4 Takeaways from Pinnacle 2021
Once again, and for the 15th time, EMS leaders came together for Pinnacle, held this year in Phoenix, Arizona. And once again the schedule was packed with a wide variety of seminars on recruitment and retention, technology, quality improvement, clinician mental health and well-being, policy, funding, and, of course, COVID-19. It was great to see familiar faces after so long and to make some new connections.
Now that I’m back, I’ve had some time to consider what I heard and saw. Here are a few highlights I brought home from Pinnacle 2021:
It’s time to truly embrace technologies that deliver quality improvement (QI). EMS organizations have always had data (even if it’s sometimes of questionable quality). But we haven’t always known what to do with it. But now there are more and better options for applying it than ever before.
For starters, I think of the work that Dr. Freddy Lippert and his colleagues are doing in Copenhagen, Denmark. More specifically, his recent research finding that machine learning, a subset of artificial intelligence (AI), can accurately predict sudden cardiac arrest during an emergency call based on information derived from “listening” to tens of thousands of previous calls. Research like this could help enable faster delivery of the right care and better patient outcomes.
QI also means integrating the currently disjointed systems with one another. We need systems that talk to one another—meaning the EMS system, the fire services system, the hospital system—so there is a continuum of care. That itself leads to improved quality and a reduction in errors, and it’s also where you get a more holistic patient experience.
Just as important, that integrated experience lets your caregivers focus on the right things. For example, if I’m a paramedic in the back of an ambulance and the ePCR is delivering validated patient data from the CAD, I don’t have to waste time looking for it or entering it manually. I’m able to focus on taking care of that patient. These are the things that help drive quality. Another benefit: A more holistic system gives you an even stronger pool of data, so you can take predictive AI to the next level.
We have to focus more on the “why.” Clearly, I’m a big believer in the value of technology to help solve problems in our industry and far beyond. And it was great to see so many technology providers, with a wide range of solutions, at Pinnacle. But Jay Fitch of Fitch & Associates offered everyone at the conference an important reminder: Know why you’re doing something before you tackle it. So before your agency or service purchases anything, it’s essential to know what you’re trying to accomplish and if your focus is on quality improvement, what, exactly, will you measure and why?
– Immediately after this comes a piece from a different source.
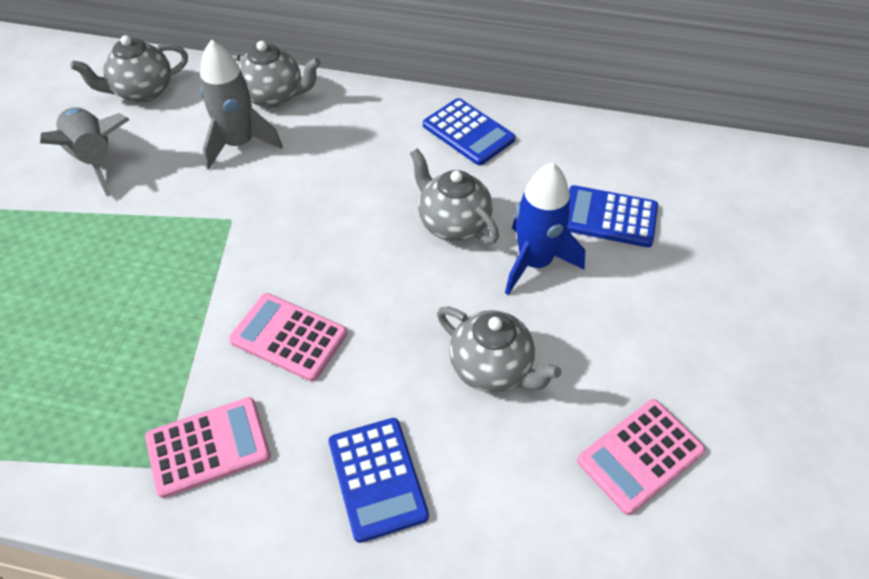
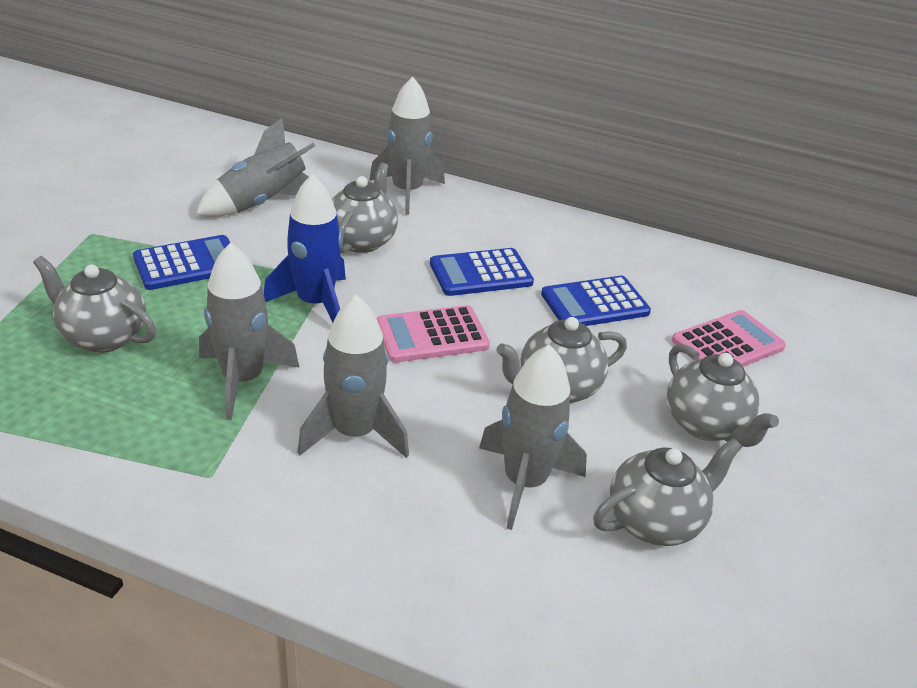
grey rocket: 2 -> 5
grey teapot: 4 -> 5
pink calculator: 3 -> 2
As an industry, EMS is getting better at questioning long-held beliefs like the use of lights and sirens and using response times as a meaningful metric, but we still need to do better at pushing ourselves to define the problem we’re solving and using evidence-based data to make decisions. So if, say, we want to track patients, we need to be able to answer why we’re doing so. Is it to improve survival rates? Patient satisfaction scores? Getting to the core of that helps us make much better decisions with respect to any technology (or other solutions) we choose to invest in.
Technology can help address EMS’s biggest challenge: staffing. A recurring theme at the conference (though not a new one) was the critical need to find more and better ways to recruit and retain staff. More than a few communities are in dire straits due to the very high rate of turnover, the result of low pay, the emotional and physical toll of the job, lack of opportunities for advancement and other factors. Dispatchers are also in short supply in many places. This, again, is where technology can help. For example, with our Logis IDS CAD, when predictive analytics are applied to handle and dispatch routine calls, telecommunicators are available for call-taking and customer service on far more complex calls that require a human touch.
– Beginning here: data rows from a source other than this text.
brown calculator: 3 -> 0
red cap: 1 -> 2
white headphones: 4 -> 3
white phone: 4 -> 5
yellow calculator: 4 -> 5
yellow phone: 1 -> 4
Even better, an intelligent CAD that’s informed by AI delivers more detailed, real-time visualization of incidents, giving your call-takers better information and responders greater situational awareness. That, in turn, keeps them safer and allows them to do their job more efficiently and effectively. As your system uses machine learning and AI over time, it becomes smarter about your organization’s needs and patterns, too.
We need to keep the conversation going. It was really good to see people out again, and I think it was reassuring for people in the profession to know they aren’t alone—their colleagues are feeling the same pain they are, especially when it comes to staffing and funding. Sharing ideas is what Pinnacle has always been about for me: the chance to get together with colleagues and sometimes commiserate, sometimes find better solutions. When we come together, we look at emerging technologies and data and ask ourselves, “Can we do something better?”
COVID-19 has hit the fast-forward button on this process, and it’s now forcing agencies to evaluate which technologies are going to deliver services in what we all know is a different world. So whether you’re wrestling with CMS’s Emergency Triage, Treat, and Transport (ET3) model or implementing your own alternate destination or telehealth programs, you need technologies that seamlessly bring that care experience together. Using a dozen different products and crews with six apps on their phone isn’t good enough; these pieces must be integrated. At Pinnacle I saw and heard EMS leaders thinking about the technology that would take things to the next level for their agency and their community. And that’s exciting.